- Directions
What is needed is an exact copy of the data below, pictures excluded.

- Records from a collection
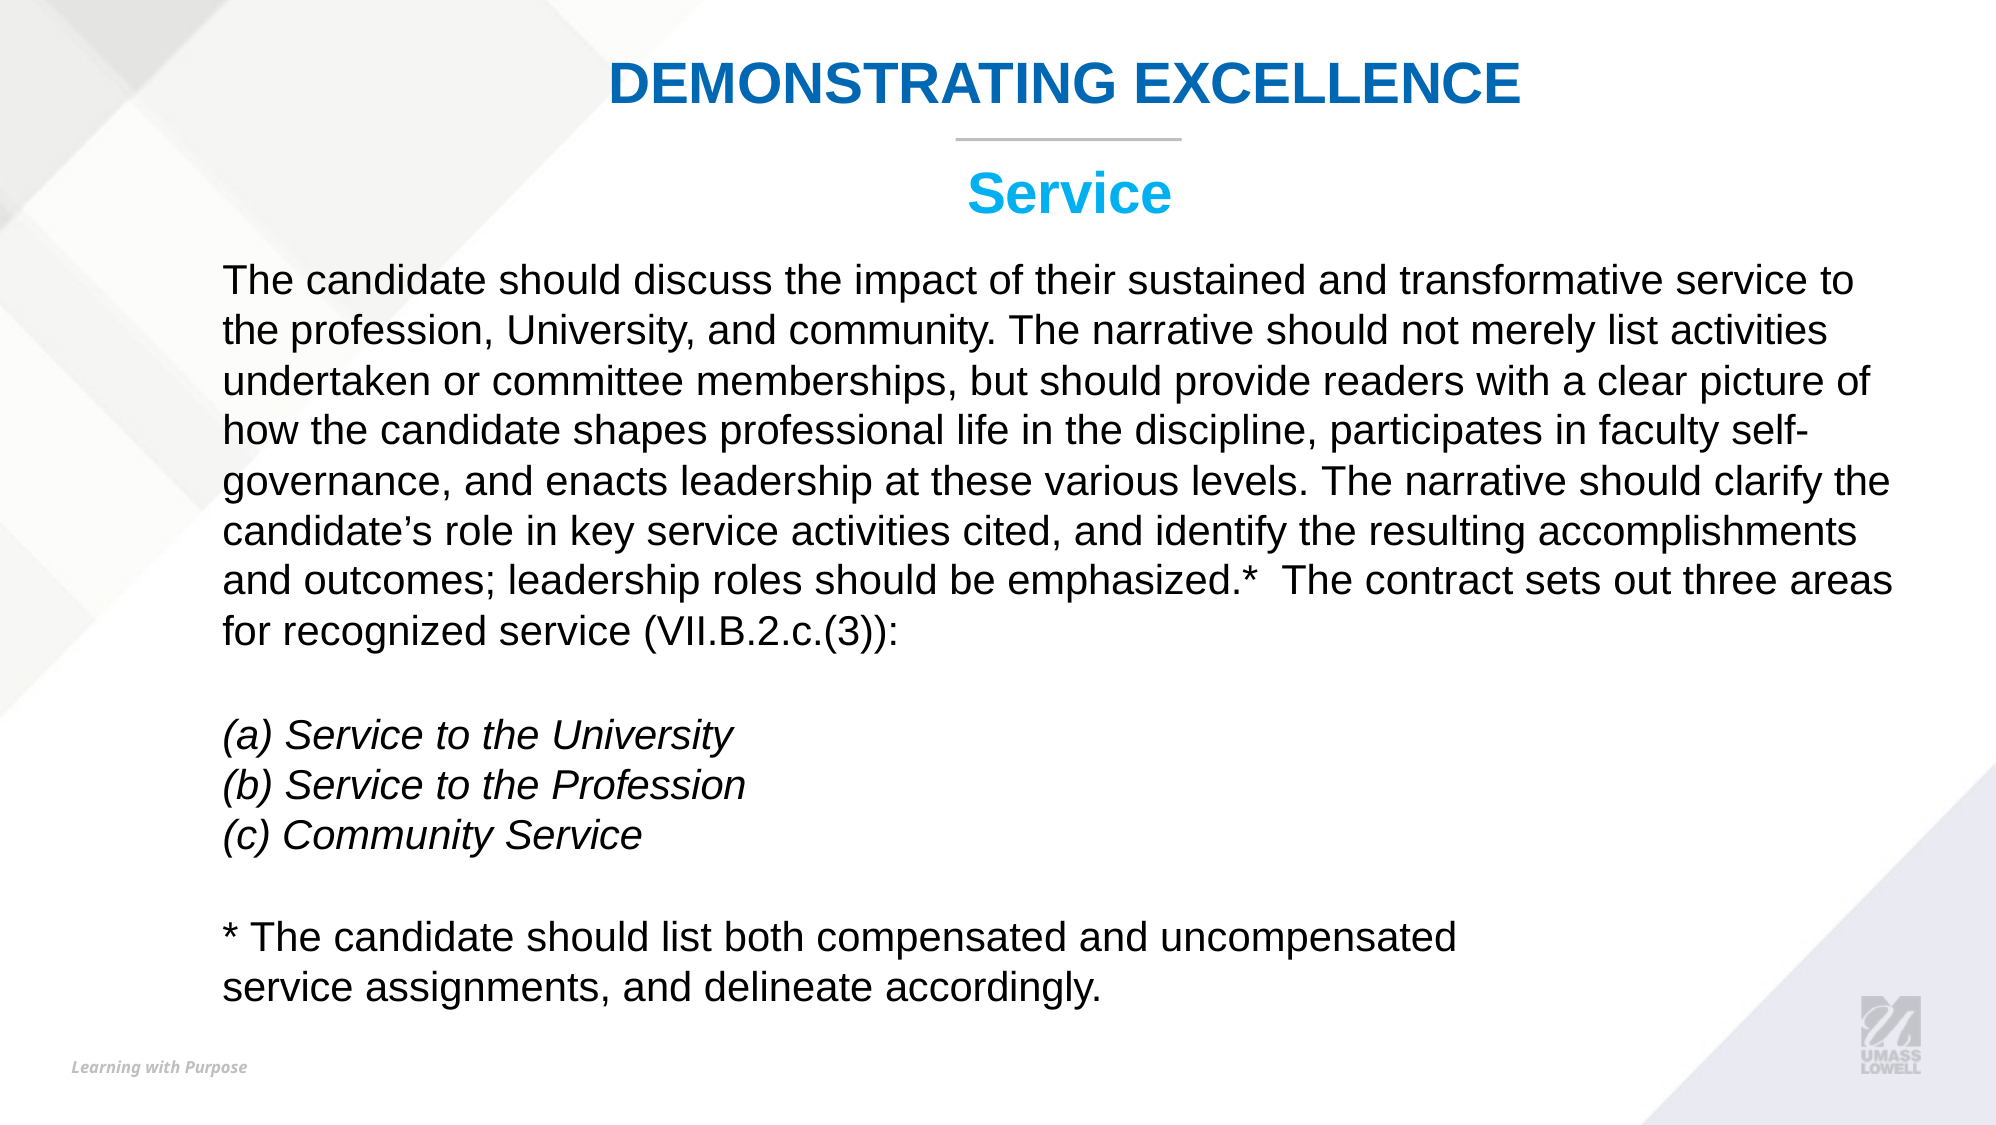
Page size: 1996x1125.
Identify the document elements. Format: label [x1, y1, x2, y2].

text_box [0, 0, 1996, 1125]
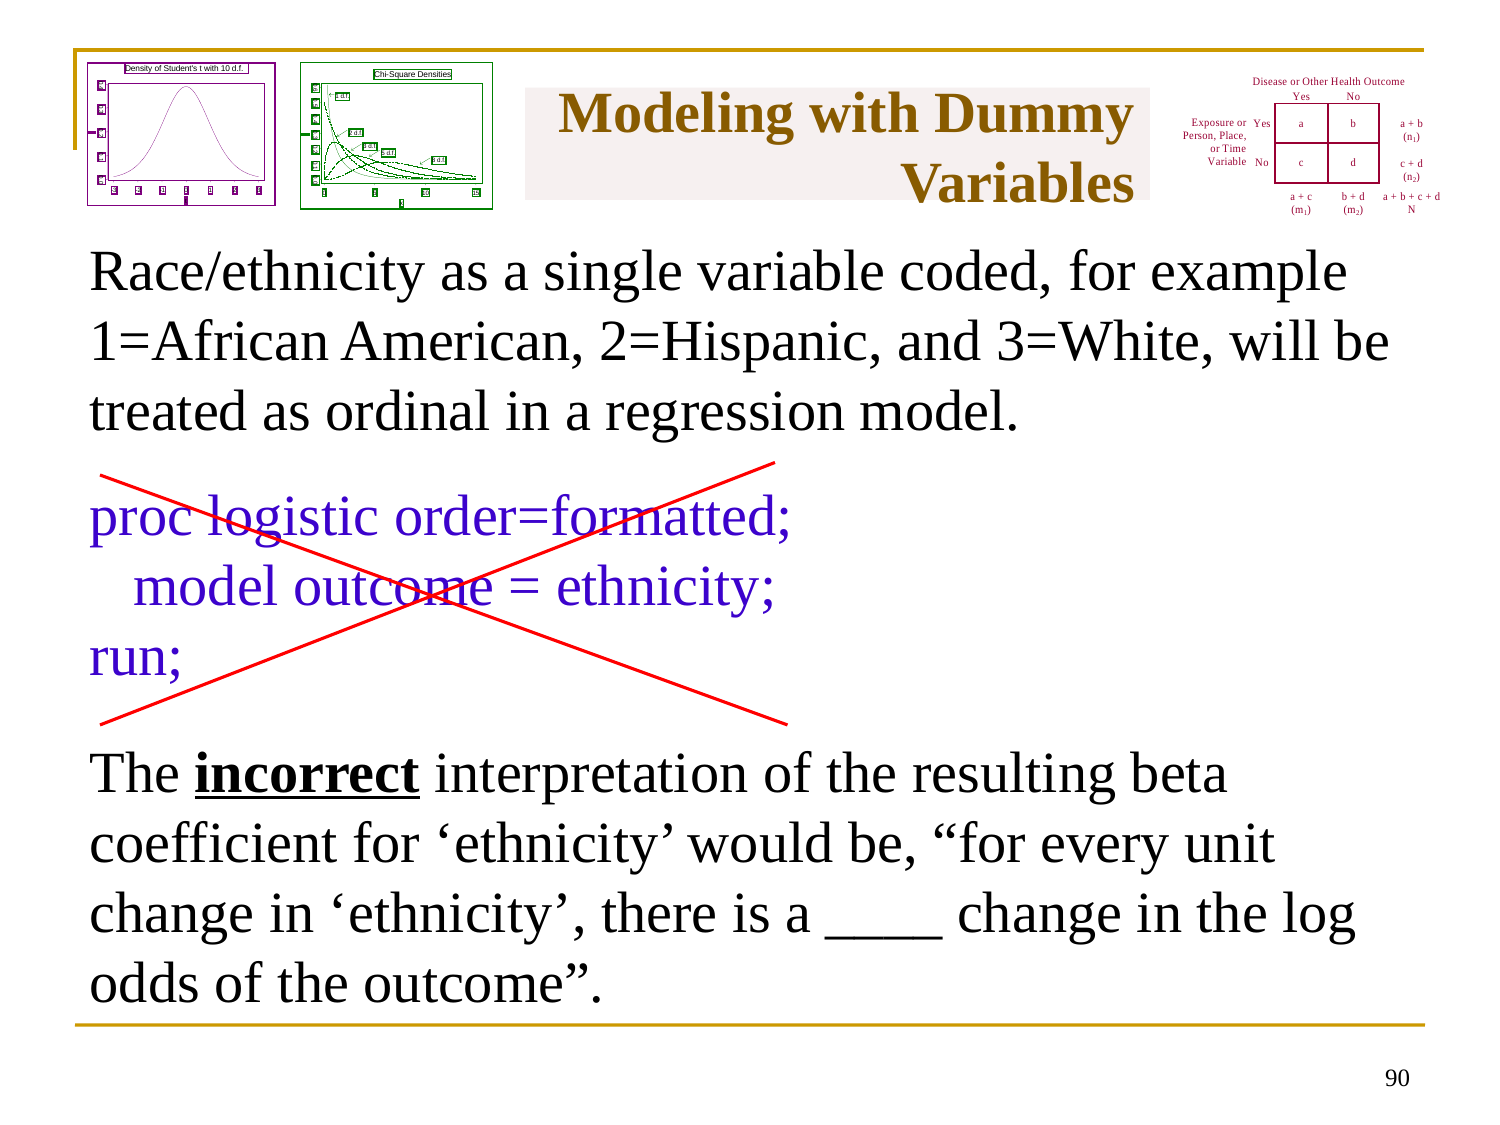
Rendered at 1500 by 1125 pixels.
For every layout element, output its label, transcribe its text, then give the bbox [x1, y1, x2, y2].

- Response
Page size: 1996x1125.
Identify the document elements. Format: label [x1, y1, x2, y2].

text_box [0, 0, 1996, 1125]
Rendered at 1500 by 1125 pixels.
For every layout element, output its label, transcribe its text, then give the bbox [x1, y1, x2, y2].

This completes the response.